Libya elections

February 18, 2014 - 6:22:15 am
Libyan president’s statement that the country’s parliament will call elections as early as possible is welcome. The announcement is an apparent effort to assuage ordinary Libyans who are angry over political chaos in the country nearly three years after the fall of Muammar Gaddafi. All the Arab Spring countries have moved in different directions after their dictators were overthrown. Egypt is still going through a revolution, with no immediate end in sight. Syria is on the verge of disintegration and has become a huge question mark on Arab Spring itself. Libya has been treading a middle ground. There is no absolute chaos in the country, but democracy is still far away. Only Tunisia has made commendable progress and has been projected as a model for all Arab Spring countries. A constitution which the new leaders have written is very modern in outlook, the political parties, including the Islamists and secular parties, are working in perfect harmony and an interim government in Tunis which will be in charge until elections are held is doing a good job of governance.

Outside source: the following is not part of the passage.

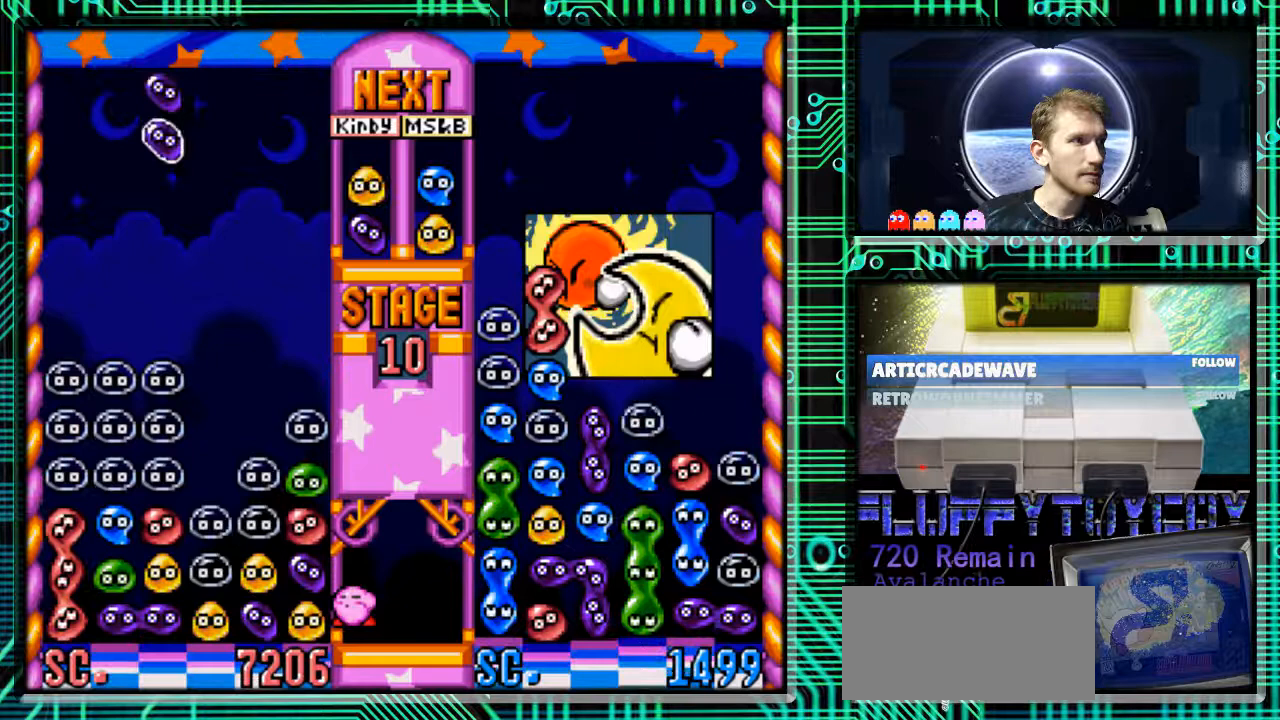
{"buttons": [], "events": [[167, "DPAD_RIGHT", "down"], [267, "DPAD_RIGHT", "up"]]}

Libya too has to follow the example of Tunisia. Otherwise, the country risks following the path of Egypt.  The parliament in Tripoli, the General National Congress (GNC), is deadlocked between Islamists and nationalists, compounding a sense of chaos as the country’s fledgling army tries to assert itself against unruly ex-rebels, tribal groups and Islamist militants. Many Libyans are blaming mainly the GNC infighting for a lack of progress in the transition towards democracy since the ousting of Gaddafi in 2011.

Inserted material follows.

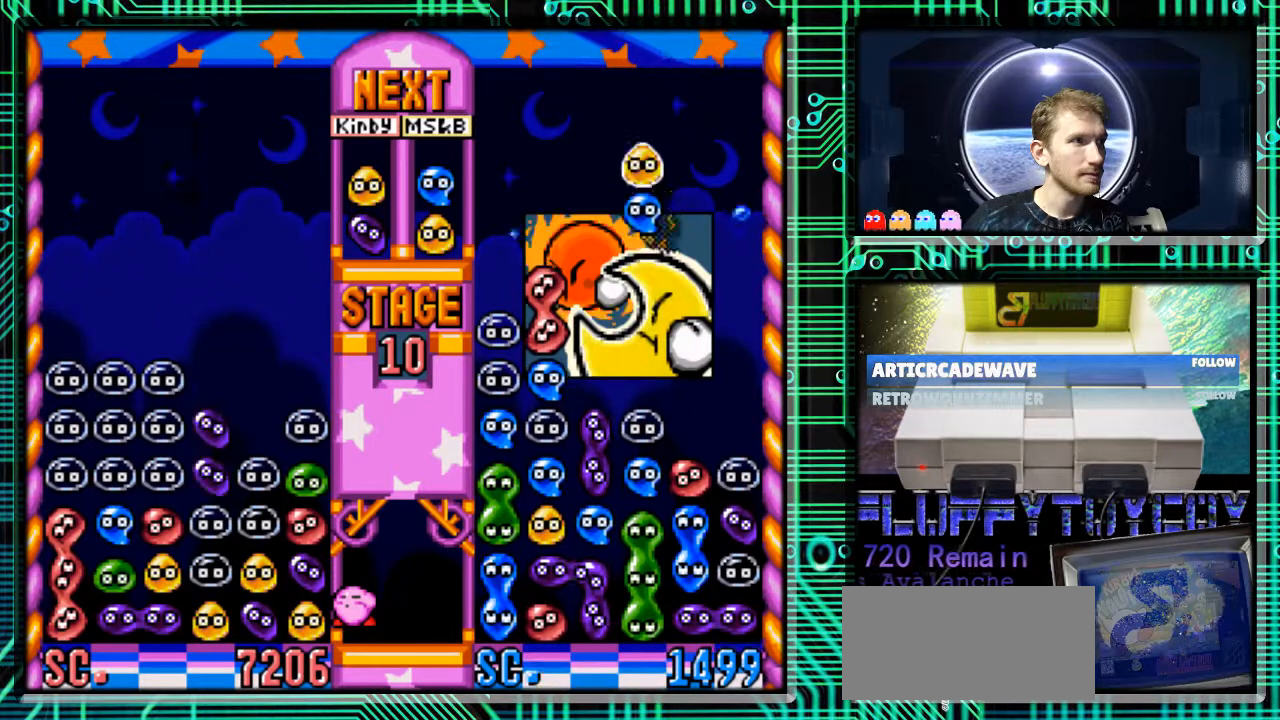
{"buttons": [], "events": []}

President Nouri Abusahmain said an election law will be approved by the end of March, without providing a more precise timetable. He has deliver on this promise and work tirelessly to install a democratic government in Tripoli. Miltias are the biggest problem which the country faces. Gaddafi’s weapons have fallen into their arms and they are in control in many parts of the country, challenging the central authorities and the army. Oil production, Libya’s lifeline, has slowed to a trickle as armed protesters and tribesmen have seized oil ports and fields across the vast desert nation to press political and financial demands. These militias must be disarmed as early as possible. 

The election must be held in a free and fair manner, and there should be peace and security so that people will be encouraged to exercise their voting rights.

Libyans are due to vote on February 20 for the body to draft the constitution. If successfully agreed, a new constitution would be a rare bright spot in a transition so far marred by instability and violence.